Near-Death Experiences: Explanations
From IANDS (www.iands.org)
The Experience
The near-death experience (NDE) is among the most powerful experiences that a person can have, one of a family of experiences which may occur with or without being close to death. It may permanently alter a person's perceptions of what is real and important.
One most extraordinary aspect of NDEs is that the underlying pattern seems unaffected by a person's culture or belief system, religion, race, education, or any other known variable, although the way in which the NDE is described varies according to the person's background and vocabulary. There is no evidence that the type of experience is related to whether the person is conventionally religious or not, or has lived a "good" or "bad" life according to his/her society's standards (although an NDE often strongly affects how life is lived after the experience).
An experience may include the feeling of being out of the physical body, moving through a darkness or tunnel, encountering the presences of deceased loved ones and other entities, and an indescribable light or menacing darkness. Many people say they have glimpsed the pattern and meaning of life and the universe, or have been given information beyond ordinary human capacities. For most people the experience is joyful beyond words, although others tell of unpleasant or terrifying experiences. When adequately understood every type of NDE reveals issues of deep significance to the life of the individual and to humankind in general.
Is It Real?
Medical technology may bring survivors, but science is not able to explain what happened in the process. Like all human experiences, the NDE no doubt has a biologically-based trigger; yet its impact is most often felt as a psychological or spiritual event. For people who believe that only physical events can be real, the NDE - or even the idea of such a thing - may be disturbing or seem ludicrous.

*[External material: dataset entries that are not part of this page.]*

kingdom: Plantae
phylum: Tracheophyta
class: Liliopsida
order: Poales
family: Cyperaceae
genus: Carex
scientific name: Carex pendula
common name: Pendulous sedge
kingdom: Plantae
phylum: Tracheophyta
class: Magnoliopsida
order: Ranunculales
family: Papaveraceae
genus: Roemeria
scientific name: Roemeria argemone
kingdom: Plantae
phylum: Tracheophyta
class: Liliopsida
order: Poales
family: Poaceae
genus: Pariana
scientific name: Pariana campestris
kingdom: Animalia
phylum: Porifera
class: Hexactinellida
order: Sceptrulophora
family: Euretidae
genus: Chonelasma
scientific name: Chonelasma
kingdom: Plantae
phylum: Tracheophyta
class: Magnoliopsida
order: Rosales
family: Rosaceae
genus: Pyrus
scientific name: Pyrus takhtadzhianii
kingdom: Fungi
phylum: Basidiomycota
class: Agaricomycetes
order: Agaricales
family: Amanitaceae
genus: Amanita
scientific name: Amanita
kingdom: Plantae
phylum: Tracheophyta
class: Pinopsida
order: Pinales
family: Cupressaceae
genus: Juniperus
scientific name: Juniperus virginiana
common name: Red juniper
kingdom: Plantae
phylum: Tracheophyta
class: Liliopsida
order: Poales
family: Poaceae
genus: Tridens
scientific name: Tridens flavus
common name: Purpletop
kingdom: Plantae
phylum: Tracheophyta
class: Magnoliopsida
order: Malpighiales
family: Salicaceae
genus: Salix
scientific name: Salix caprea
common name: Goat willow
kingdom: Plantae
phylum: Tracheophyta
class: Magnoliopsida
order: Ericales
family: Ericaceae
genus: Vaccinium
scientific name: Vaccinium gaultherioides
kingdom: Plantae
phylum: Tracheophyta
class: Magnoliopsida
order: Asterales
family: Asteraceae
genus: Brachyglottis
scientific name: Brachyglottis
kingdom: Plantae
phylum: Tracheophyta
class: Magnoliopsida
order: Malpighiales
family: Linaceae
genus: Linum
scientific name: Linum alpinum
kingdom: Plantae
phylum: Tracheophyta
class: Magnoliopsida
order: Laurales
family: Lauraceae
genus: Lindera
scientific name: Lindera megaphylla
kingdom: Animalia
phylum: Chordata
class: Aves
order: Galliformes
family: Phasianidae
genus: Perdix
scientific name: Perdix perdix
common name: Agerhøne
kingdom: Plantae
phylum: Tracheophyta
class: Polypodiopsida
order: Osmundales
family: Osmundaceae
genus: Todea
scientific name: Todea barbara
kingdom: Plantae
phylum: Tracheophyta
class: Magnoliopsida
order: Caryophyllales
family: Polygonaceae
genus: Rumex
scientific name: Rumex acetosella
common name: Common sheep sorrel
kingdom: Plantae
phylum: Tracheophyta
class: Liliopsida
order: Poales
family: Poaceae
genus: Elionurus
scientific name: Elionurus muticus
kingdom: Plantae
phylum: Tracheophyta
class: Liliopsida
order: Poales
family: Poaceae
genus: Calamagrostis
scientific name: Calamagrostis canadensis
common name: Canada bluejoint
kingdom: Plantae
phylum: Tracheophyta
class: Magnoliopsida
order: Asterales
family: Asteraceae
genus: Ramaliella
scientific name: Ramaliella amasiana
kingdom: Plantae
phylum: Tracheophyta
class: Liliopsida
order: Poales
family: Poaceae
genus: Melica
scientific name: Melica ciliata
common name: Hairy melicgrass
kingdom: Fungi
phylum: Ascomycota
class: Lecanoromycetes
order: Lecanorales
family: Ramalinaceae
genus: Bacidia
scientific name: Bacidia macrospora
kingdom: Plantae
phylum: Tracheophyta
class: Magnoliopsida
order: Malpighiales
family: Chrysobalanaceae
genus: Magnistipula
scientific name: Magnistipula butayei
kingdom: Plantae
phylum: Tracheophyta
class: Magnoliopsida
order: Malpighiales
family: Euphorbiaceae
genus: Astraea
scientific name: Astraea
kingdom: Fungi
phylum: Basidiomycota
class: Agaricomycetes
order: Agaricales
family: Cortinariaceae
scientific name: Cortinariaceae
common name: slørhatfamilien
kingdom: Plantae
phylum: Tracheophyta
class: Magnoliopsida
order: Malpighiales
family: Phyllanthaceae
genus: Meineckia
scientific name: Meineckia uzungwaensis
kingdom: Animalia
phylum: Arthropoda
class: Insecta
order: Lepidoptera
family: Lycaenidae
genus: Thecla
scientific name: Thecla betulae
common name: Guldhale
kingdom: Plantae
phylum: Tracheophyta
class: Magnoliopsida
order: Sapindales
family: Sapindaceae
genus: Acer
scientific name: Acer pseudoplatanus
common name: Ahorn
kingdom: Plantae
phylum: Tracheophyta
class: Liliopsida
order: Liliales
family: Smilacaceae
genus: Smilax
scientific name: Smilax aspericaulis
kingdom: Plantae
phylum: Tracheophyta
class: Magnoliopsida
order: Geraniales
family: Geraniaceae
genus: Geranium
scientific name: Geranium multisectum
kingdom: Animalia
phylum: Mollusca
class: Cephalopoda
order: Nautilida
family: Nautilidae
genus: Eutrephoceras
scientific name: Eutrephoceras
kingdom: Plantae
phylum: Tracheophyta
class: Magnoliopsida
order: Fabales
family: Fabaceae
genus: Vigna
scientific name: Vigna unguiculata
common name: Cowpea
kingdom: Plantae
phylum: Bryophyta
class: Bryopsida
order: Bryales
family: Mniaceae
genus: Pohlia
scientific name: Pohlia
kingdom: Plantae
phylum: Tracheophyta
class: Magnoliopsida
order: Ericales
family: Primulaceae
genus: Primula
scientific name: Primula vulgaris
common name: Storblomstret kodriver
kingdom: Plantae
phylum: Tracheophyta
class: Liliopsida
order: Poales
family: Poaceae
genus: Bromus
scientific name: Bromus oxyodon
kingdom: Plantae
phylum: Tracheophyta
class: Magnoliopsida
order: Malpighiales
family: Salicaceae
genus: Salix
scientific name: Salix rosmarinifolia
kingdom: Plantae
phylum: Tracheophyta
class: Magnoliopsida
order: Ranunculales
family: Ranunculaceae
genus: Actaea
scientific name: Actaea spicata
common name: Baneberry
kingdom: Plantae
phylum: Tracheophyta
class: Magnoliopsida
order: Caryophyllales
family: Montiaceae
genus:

Yet the phenomenon cannot be dismissed just because we cannot explain it. A 1982 Gallup Poll estimated that at least eight million adults in the US alone have had an NDE; the figure is now believed to be closer to thirteen million. Experiences have been reported through the centuries, from many cultures and religious traditions.
Whatever the near-death experience is, it is neither recent nor local. Something happens, and it changes peoples lives.
What Does It Mean?
Many people believe that the NDE proves there is life after death in a literal sense. To others, more cautious, the experience is not "proof," but it suggests that some aspect of human consciousness may be independent of the body and may survive physical death. To others, the NDE defines a value system based on care for others, knowledge, and service. Whether one sees the meaning of the NDE as religious or secular, there is much to learn.